### Action item a
Reproduce word for word the lines of the listing, starting with the line that contains "left elbow: (764, 329, -23)" and continuing through the last line of the listing, both ends included.

### Text
In her 1987 novel, Eva Luna, Allende narrates the tale of a woman who uses storytelling to navigate a politically unstable Latin American society. Set in a country resembling Venezuela, it follows the orphan Eva Luna as she survives and eventually finds success and fulfillment as a television scriptwriter. Several of Eva Luna's stories are recounted separately in another collection, The Stories of Eva Luna (1990).
Allende's novel The House of the Spirits is frequently compared to the works of Colombian Nobel laureate Gabriel García Márquez. His most renowned book is the 1968 masterpiece One Hundred Years of Solitude, which chronicles multiple generations of the Buendía family and their impact on the small town of Macondo.
García Márquez is also a distinguished journalist. In 1986, he published Clandestine in Chile, a non-fiction account detailing an exile's return to Chile during General Pinochet's regime.
Another enchanting story of thwarted love is Mexican novelist Laura Esquivel's acclaimed Like Water for Chocolate (1989), which centers on a woman whose true love marries her sister to remain close to her. Both the novel and its film adaptation achieved worldwide success.

### Action item b
According to the text on Latin American novels, in what role does the orphan Eva Luna eventually find success?

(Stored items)
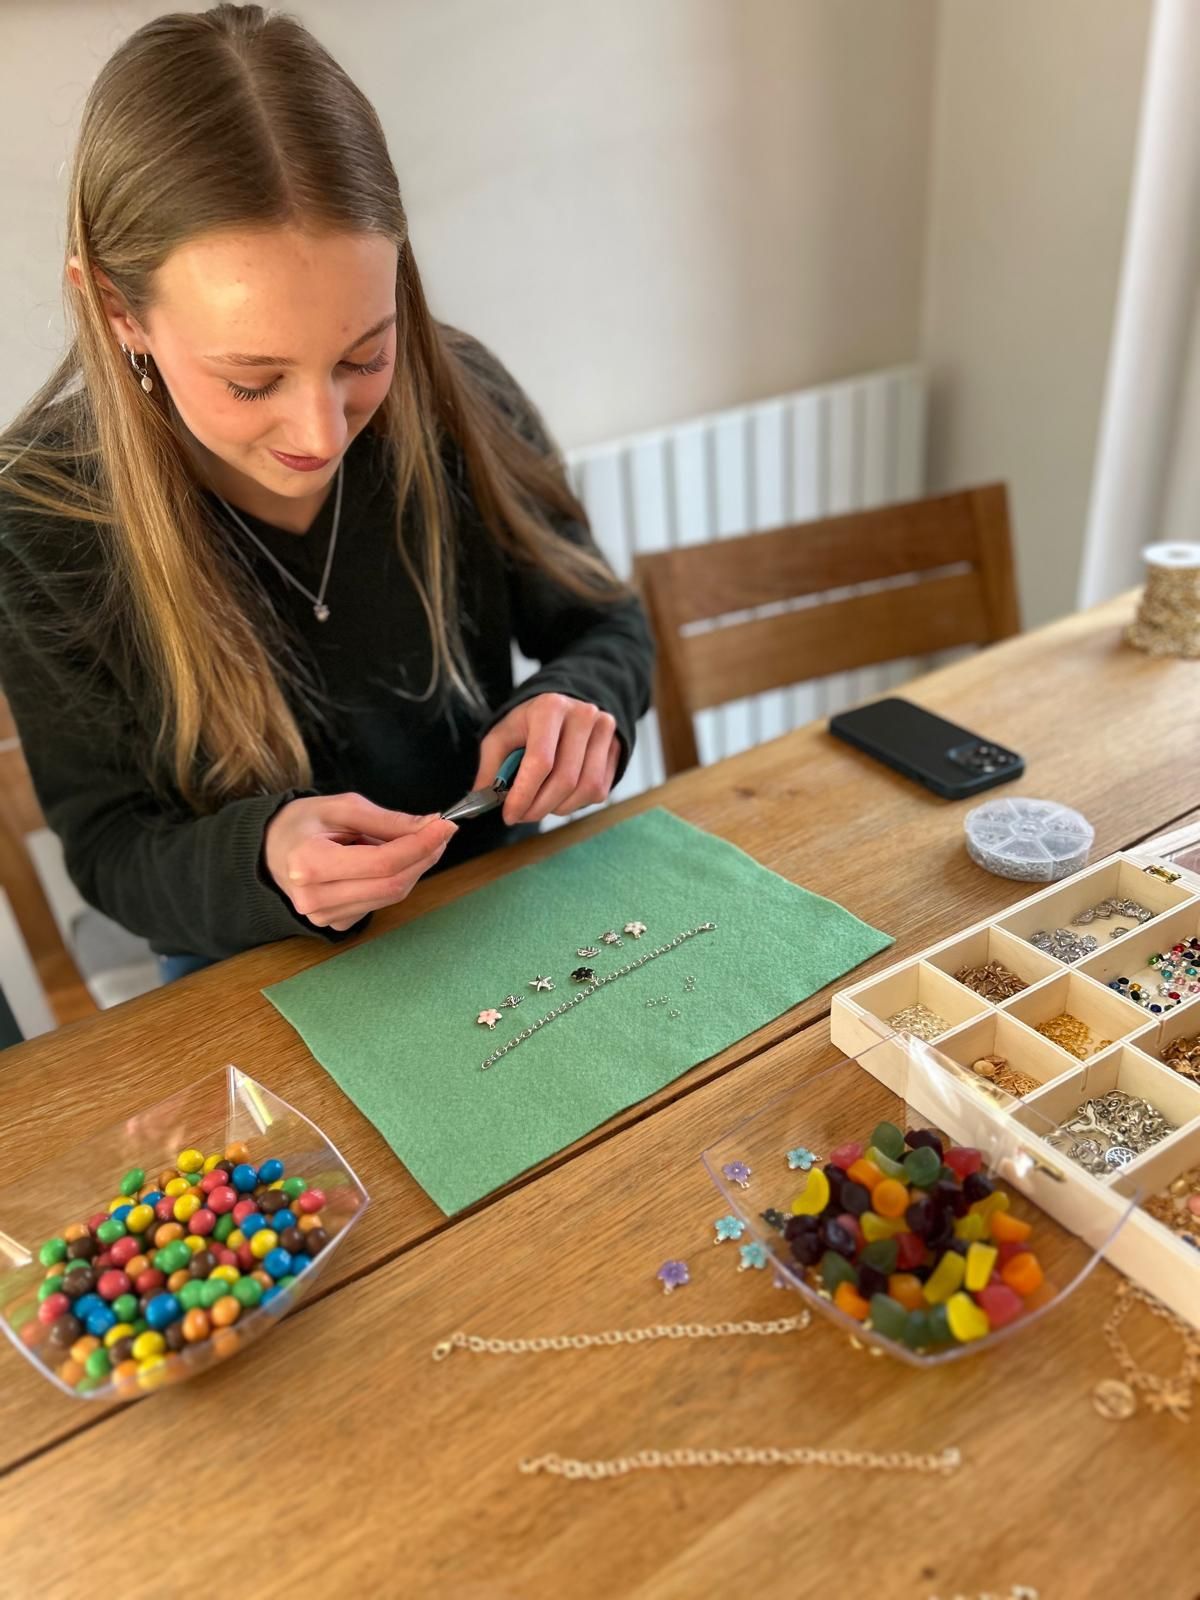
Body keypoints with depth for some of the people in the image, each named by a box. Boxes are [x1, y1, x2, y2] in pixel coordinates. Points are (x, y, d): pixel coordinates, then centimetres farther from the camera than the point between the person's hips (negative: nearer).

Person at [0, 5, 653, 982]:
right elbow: (110, 850, -8)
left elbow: (602, 625, 1)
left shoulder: (459, 401, -13)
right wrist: (259, 861, -28)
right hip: (262, 982, -1)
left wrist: (580, 701, -21)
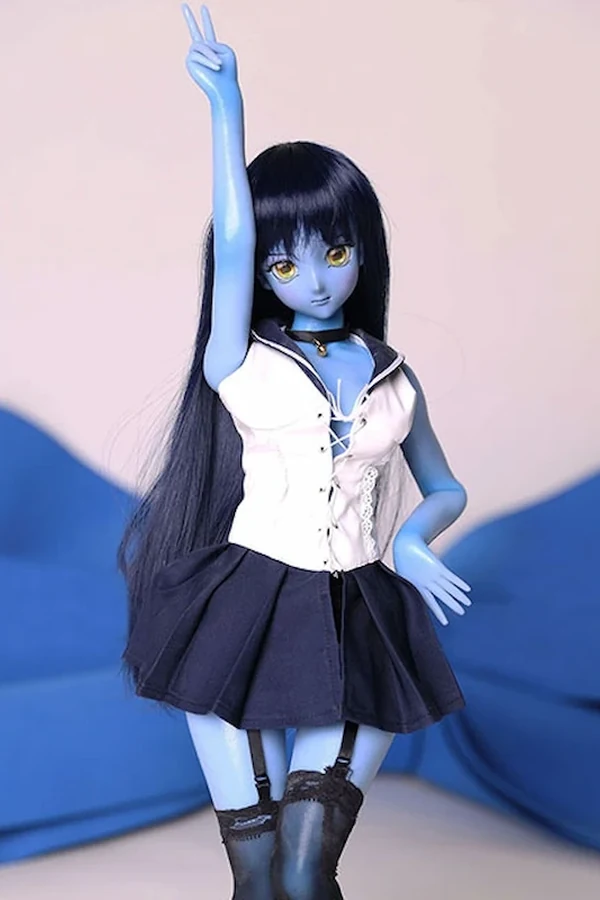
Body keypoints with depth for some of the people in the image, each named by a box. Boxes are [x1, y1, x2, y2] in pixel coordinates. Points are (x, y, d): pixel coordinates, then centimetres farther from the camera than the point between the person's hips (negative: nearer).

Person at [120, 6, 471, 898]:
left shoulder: (392, 375, 8)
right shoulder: (238, 362, 1)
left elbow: (447, 488, 18)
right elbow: (231, 241, -14)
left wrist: (410, 540, -4)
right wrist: (226, 108, -20)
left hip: (358, 630, 1)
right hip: (245, 618, -1)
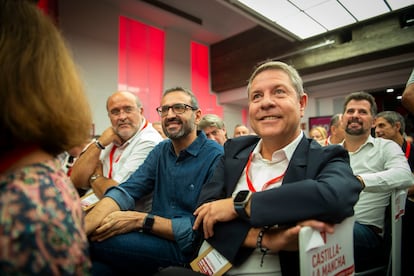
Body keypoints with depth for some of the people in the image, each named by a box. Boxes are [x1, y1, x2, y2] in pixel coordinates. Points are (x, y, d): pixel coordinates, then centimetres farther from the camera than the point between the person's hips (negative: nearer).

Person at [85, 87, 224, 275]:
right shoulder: (161, 151, 7)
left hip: (188, 251, -5)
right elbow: (125, 191, -5)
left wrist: (141, 220, -22)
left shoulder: (217, 157, -14)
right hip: (158, 241, 5)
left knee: (89, 242, -18)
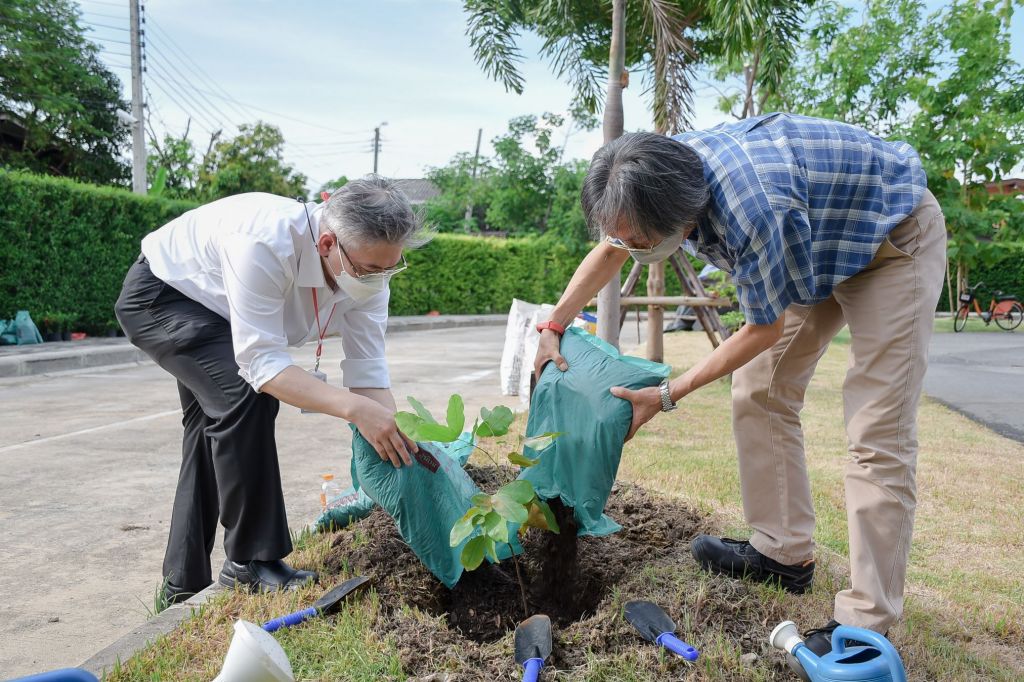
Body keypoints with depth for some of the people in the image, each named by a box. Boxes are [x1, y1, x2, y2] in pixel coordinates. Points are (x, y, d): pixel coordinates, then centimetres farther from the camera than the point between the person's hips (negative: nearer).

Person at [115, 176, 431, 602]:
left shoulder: (368, 263, -22)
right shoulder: (265, 244, -43)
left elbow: (367, 370, -21)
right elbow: (262, 363, -43)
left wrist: (396, 442, -33)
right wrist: (353, 408, -53)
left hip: (212, 312, 8)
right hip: (159, 295, -7)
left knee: (216, 425, 10)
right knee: (245, 394, -29)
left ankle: (184, 587, 26)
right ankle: (251, 562, -15)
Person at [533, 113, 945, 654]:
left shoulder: (756, 211, -41)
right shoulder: (664, 169, -18)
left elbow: (764, 329, -23)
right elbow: (608, 253, 3)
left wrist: (667, 396, -17)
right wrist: (551, 328, 1)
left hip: (894, 236, -8)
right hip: (814, 240, 8)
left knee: (876, 432, -15)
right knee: (759, 395, 4)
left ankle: (867, 621, -8)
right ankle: (784, 552, 16)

### Answer section a
left elbow: (764, 329, -23)
right elbow: (608, 253, 3)
left wrist: (667, 396, -17)
right wrist: (551, 328, 1)
left hip: (894, 236, -8)
right hip: (814, 240, 8)
left knee: (876, 432, -15)
right knee: (759, 395, 4)
left ankle: (867, 621, -8)
right ankle: (784, 552, 16)

### Answer section b
She finds success as a television scriptwriter.